Xu et al. (2002) simulated the SI using STELLA, for a sub-region of the Yellow River basin in China. In a scenario of a 20% increase in irrigated area, the SI was 0.29, 0.18, and 0.11 for the years 2010, 2020, and 2030, respectively, denoting that the sub-region is already experiencing water scarcity. For the BHP considering the irrigated area growth rate of 6% per year, it was found in the year 2010 the SI mean of 0.52, 0.01, 0.35, and 0.45; in 2020, the SI mean of 0.11, 0, 0.43, and 0.54; and in 2030, the SI mean of 0.08, 0.18, 0.16 and 0.14, for the HadGEM 4.5 and 8.5, and MIROC 4.5 and 8.5 scenarios, respectively. These results present that in the coming years the BHP may also present water scarcity if there is an increase in the irrigated area, under the climate scenarios considered.
Orellana González et al. (2008), in a study in the municipality of São Miguel do Anta (MG), evaluated the water resources sustainability based on the SI. Considering an integrated scenario of climate change and an increase in irrigated area, where 50% of agricultural land is irrigated, in the years 2011, 2019, 2027, and 2035, the SI mean was 0.34, 0.32, 0.30, and 0.27, respectively. For the BHP, considering the irrigated area increment rate of 8.5% per year, where 50% of the basin lands are irrigated, the SI mean of 0.53, 0.11, 0.48, and 0.48 were found in the year 2011; in 2019, the SI mean of 0.11, 0.13, 0.41 and 0.51; in 2027, the SI mean of 0.16, 0.02, 0.37 and 0.3; and in 2035, the SI mean of 0.18, 0.09, 0.27 and 0.08, for the HadGEM 4. 5 and 8.5, and MIROC 4.5 and 8.5, respectively.
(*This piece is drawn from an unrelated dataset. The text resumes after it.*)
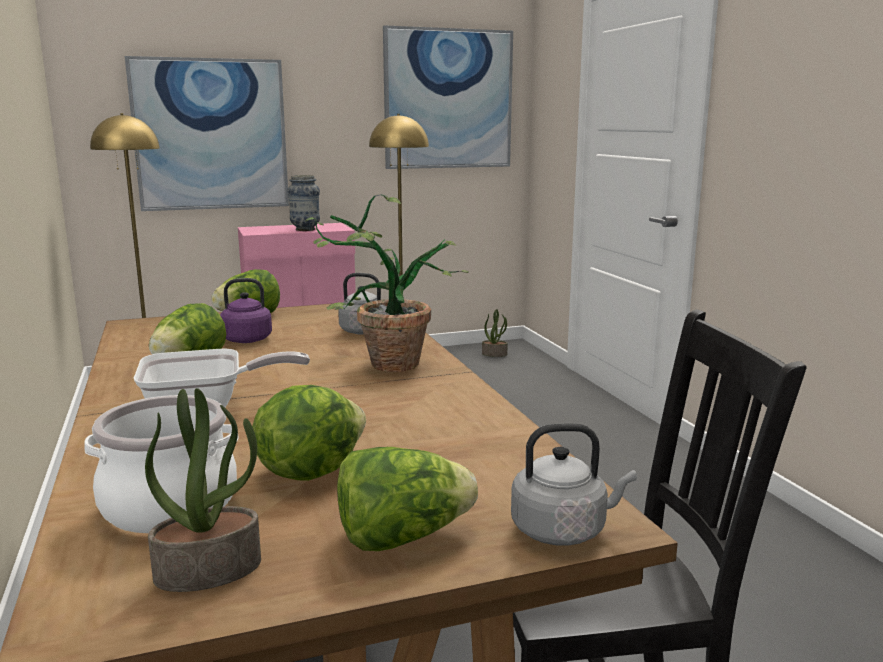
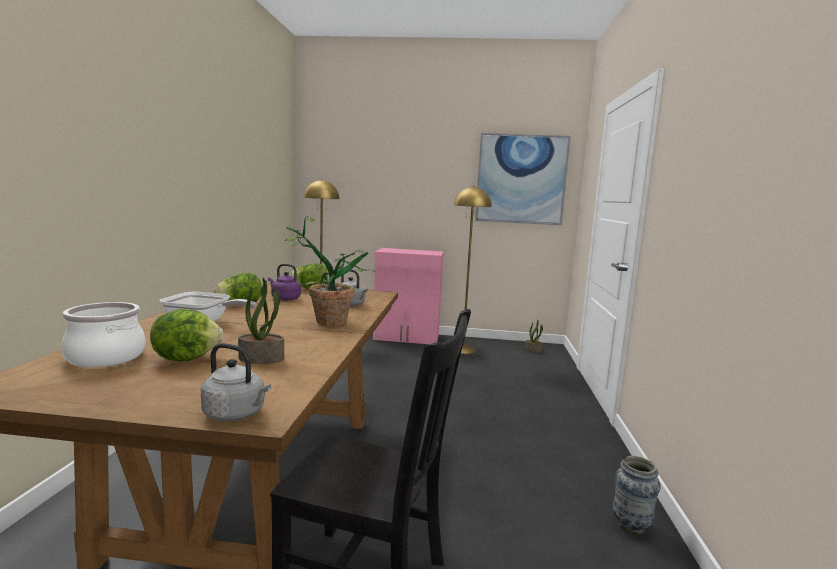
camera: 25 degrees right, 5 degrees down
(209, 569) = (65, 385): potted plant -> potted plant (262, 358)
(211, 135) = (373, 194): picture -> none
(305, 229) = (414, 252): vase -> vase (631, 525)
(402, 537) = (160, 395): lettuce -> none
Both studies showed a trend of decreasing SI over the years under climate change scenarios and increasing irrigated area, which may lead to the compromise of water resources in the studied basins in the coming years.
CONCLUSIONS
With the simulations of water supply and demand in the Palma River basin, considering the different climatic change and irrigated area expansion scenarios, it was possible to evaluate, based on the SI, the situation of the water resources in the basin until the end of the century.
With regard to the water supply, this presents a reduction throughout the simulation. Conversely, water demand increases, especially in the scenarios where there is a bigger expansion in the irrigated area, and in those that are more pessimistic in terms of greenhouse gas emissions. Therefore, events occur in which demand exceeds supply, especially at the end of the simulation, which causes the SI to be lower than 0.2, indicating the unsustainability of water resources in the basin.
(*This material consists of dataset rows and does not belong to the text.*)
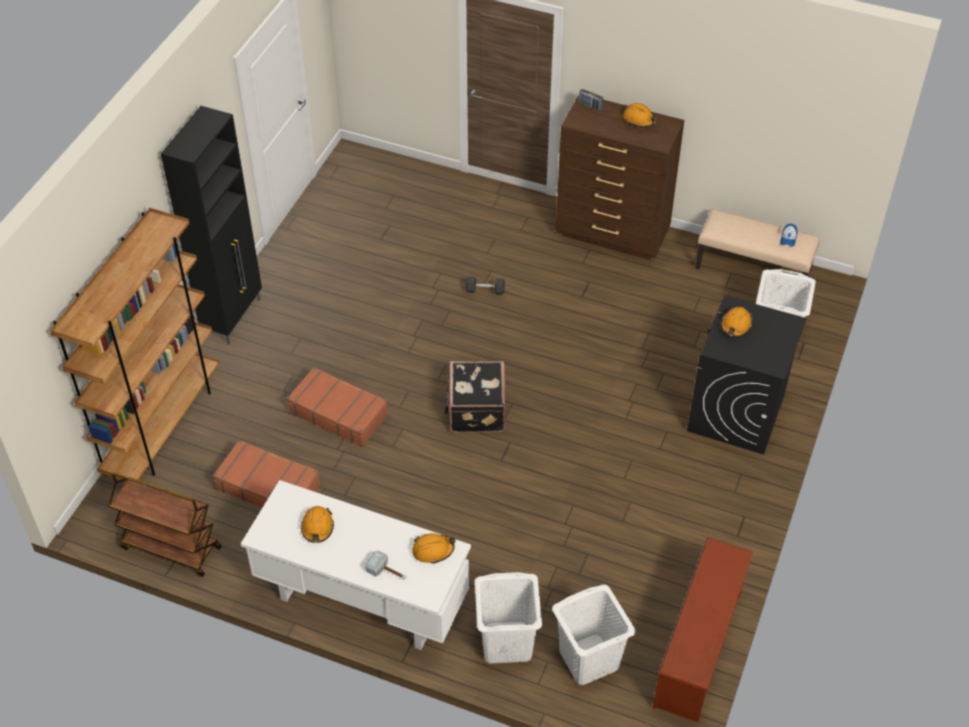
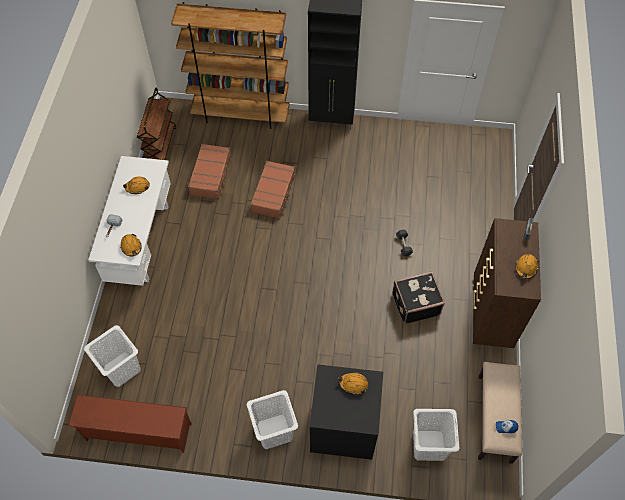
camera: 75 degrees right, 10 degrees up
(475, 410) = (297, 264): black suitcase -> black suitcase (415, 304)
(506, 643) = (126, 321): white laundry basket -> white laundry basket (274, 431)

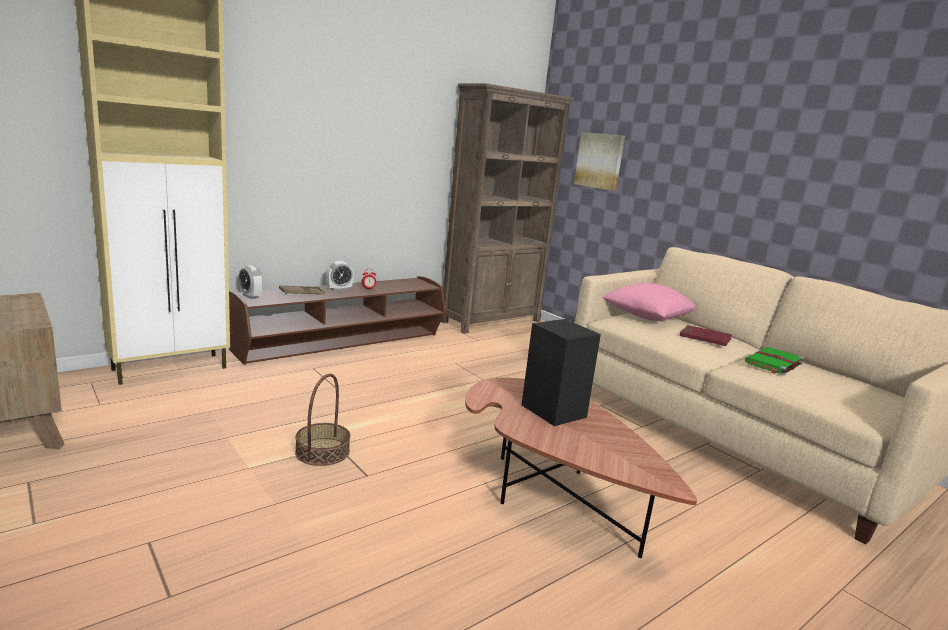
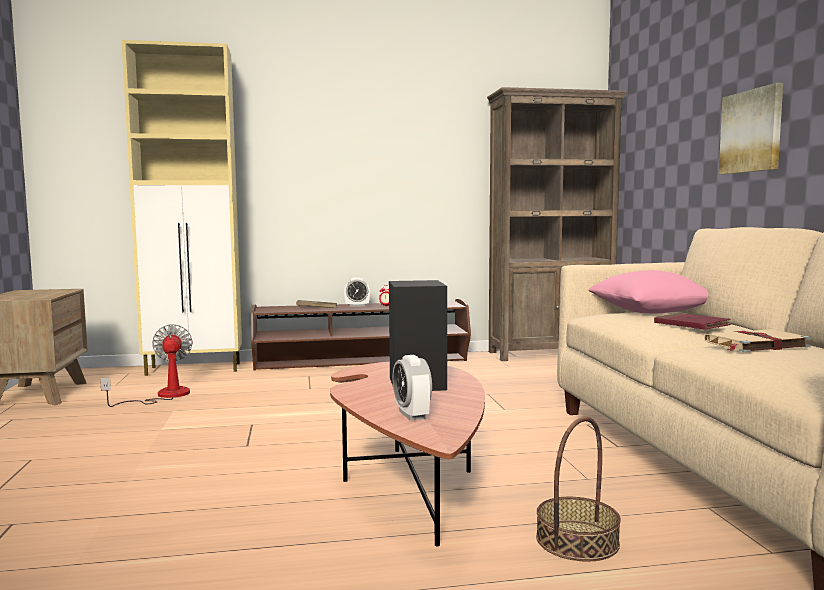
camera: 30 degrees right, 10 degrees down
(186, 416) = (163, 396): none -> fan
(251, 296) = (268, 308): alarm clock -> alarm clock (412, 415)
(322, 452) = (233, 427): basket -> basket (577, 541)
(600, 161) = (654, 152): picture -> picture (752, 131)
(773, 363) = (755, 344): green book -> beige book

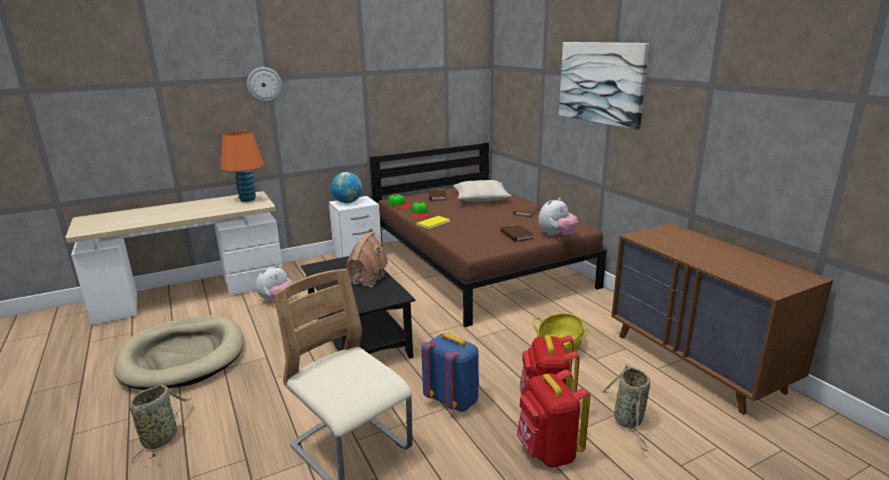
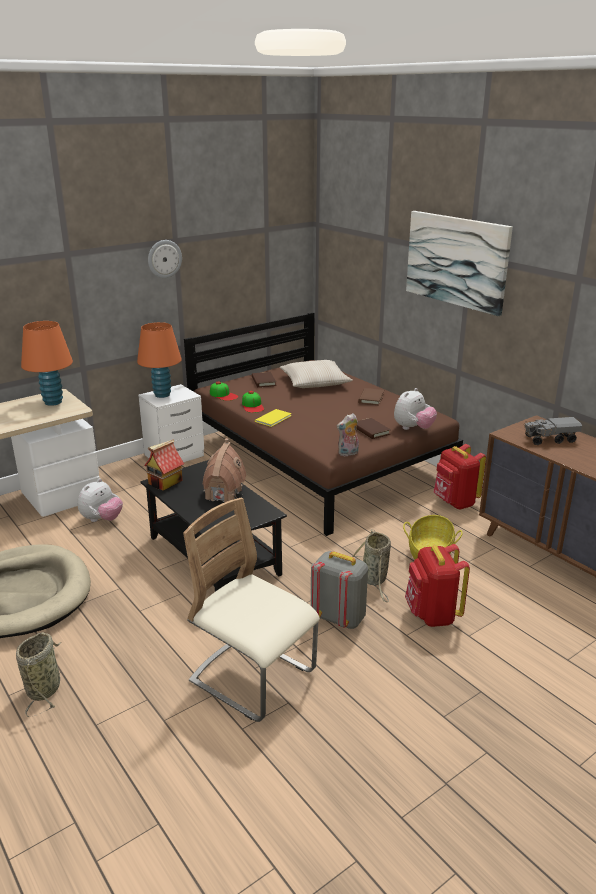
camera: 10 degrees left, 5 degrees up
(264, 84) = (63, 262): wall clock -> wall clock (164, 259)
(321, 267) = (165, 482): none -> toy house
(347, 202) = (162, 395): globe -> orange table lamp
(453, 400) = (339, 618): blue backpack -> grey backpack
(488, 252) = (348, 453): none -> plush toy
(548, 452) = (446, 660): red backpack -> red backpack (454, 503)
(628, 422) = (513, 623): basket -> basket (374, 580)
(680, 242) = (549, 439): none -> toy truck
The results found show future problems may occur in water availability in the basin, and thus can assist in the management of water resources respect to water allocation, considering the water supply to current and future users and meeting environmental demands, especially in periods of reduced runoff. The results can contribute to decision-makers, so the use of water resources in the basin can continue without affecting its ecosystem and economic sustainability.
ACKNOWLEDGEMENTS
This study was supported by the Fundação de Amparo à Pesquisa de Minas Gerais (FAPEMIG), through the scholarship for the first author fund number 5.316/15.
DATA AVAILABILITY STATEMENT
All relevant data are included in the paper or its Supplementary Information.